Difference between “average length” and “entropy” gives the percent of optimal. The optimal case is when the average length of a code is equal to the entropy. For example if average length is 1 and entropy is 0.72: (1- 0.72) = 0.28 -> 28% worse than optimal.
If both “average length” and “entropy” are 1, the compression is optimal.
But what does it mean if the result is negative value?

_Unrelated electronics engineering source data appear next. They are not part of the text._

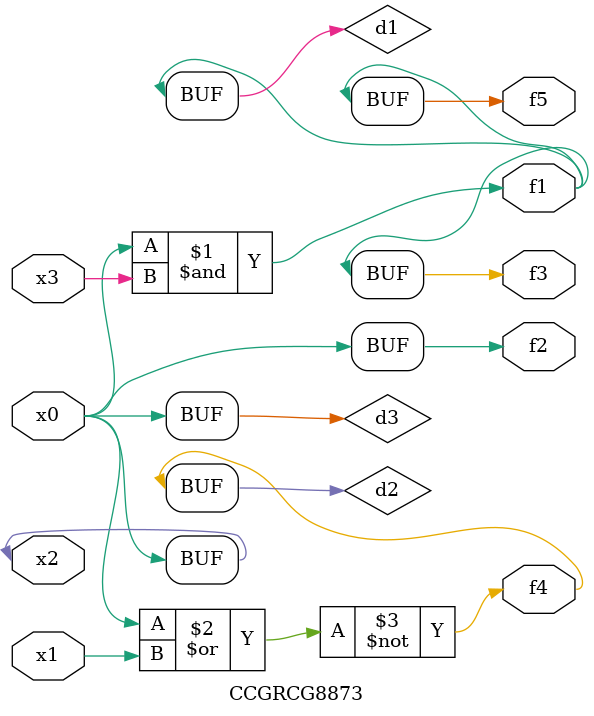
<source format=v>
module CCGRCG8873(
	input x0, x1, x2, x3,
	output f1, f2, f3, f4, f5
);

	wire d1, d2, d3;

	and (d1, x2, x3);
	nor (d2, x0, x1);
	buf (d3, x0, x2);
	assign f1 = d1;
	assign f2 = d3;
	assign f3 = d1;
	assign f4 = d2;
	assign f5 = d1;
endmodule

</source>
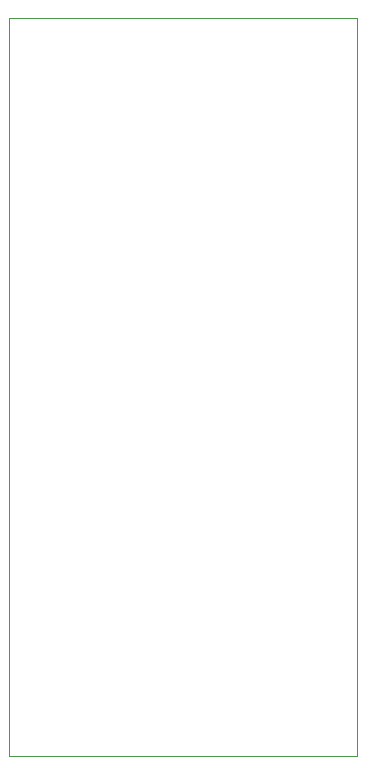
<source format=gm1>
G04 #@! TF.GenerationSoftware,KiCad,Pcbnew,(5.1.5)-3*
G04 #@! TF.CreationDate,2021-07-14T18:19:22-04:00*
G04 #@! TF.ProjectId,MotorDriver,4d6f746f-7244-4726-9976-65722e6b6963,rev?*
G04 #@! TF.SameCoordinates,Original*
G04 #@! TF.FileFunction,Profile,NP*
%FSLAX46Y46*%
G04 Gerber Fmt 4.6, Leading zero omitted, Abs format (unit mm)*
G04 Created by KiCad (PCBNEW (5.1.5)-3) date 2021-07-14 18:19:22*
%MOMM*%
%LPD*%
G04 APERTURE LIST*
%ADD10C,0.050000*%
G04 APERTURE END LIST*
D10*
X133350000Y-70104000D02*
X133350000Y-132588000D01*
X162814000Y-70104000D02*
X133350000Y-70104000D01*
X162814000Y-132588000D02*
X162814000Y-70104000D01*
X133350000Y-132588000D02*
X162814000Y-132588000D01*
M02*

</source>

Note: entropy : -(pr*lg(pr)). Average length: probability*number of bit
Shannon's source coding theorem shows that you cannot compress data more than its entropy, even if you encode chunks at a time. For the specific case of prefix-free codes (even uniquely-decodable codes), this follows from Kraft's inequality, which for a uniquely-decodable code with codeword lengths $\ell_i$ states that $$ \sum_i 2^{-\ell_i} \leq 1, $$ and furthermore every code can be "improved" (by only decreasing its codeword lengths) so that equality holds. Suppose that the probability of the $i$th symbol is $p_i$. The average codeword length is $E = \sum_i p_i \ell_i$. We want to minimize $E$ given the constraint $\sum_i 2^{-\ell_i} = 1$, and furthermore $\ell_i \geq 0$ are integers. Relaxing integrality, we can find the optimum using Lagrange multipliers: it satisfies $p_i = \lambda 2^{-\ell_i} \log_e 2$ for some $\lambda$. Kraft's inequality forces the solution $2^{-\ell_i} = p_i$, and so $$ E \geq \sum_i p_i (-\log_2 p_i). $$ The right-hand side is simply the entropy of the distribution.
This argument immediately gives a criterion for when Huffman's code reaches the entropy: this happens if $-\log_2 p_i$ is always an integer, that is, all probabilities are of the form $1/2^k$ (for integer $k$).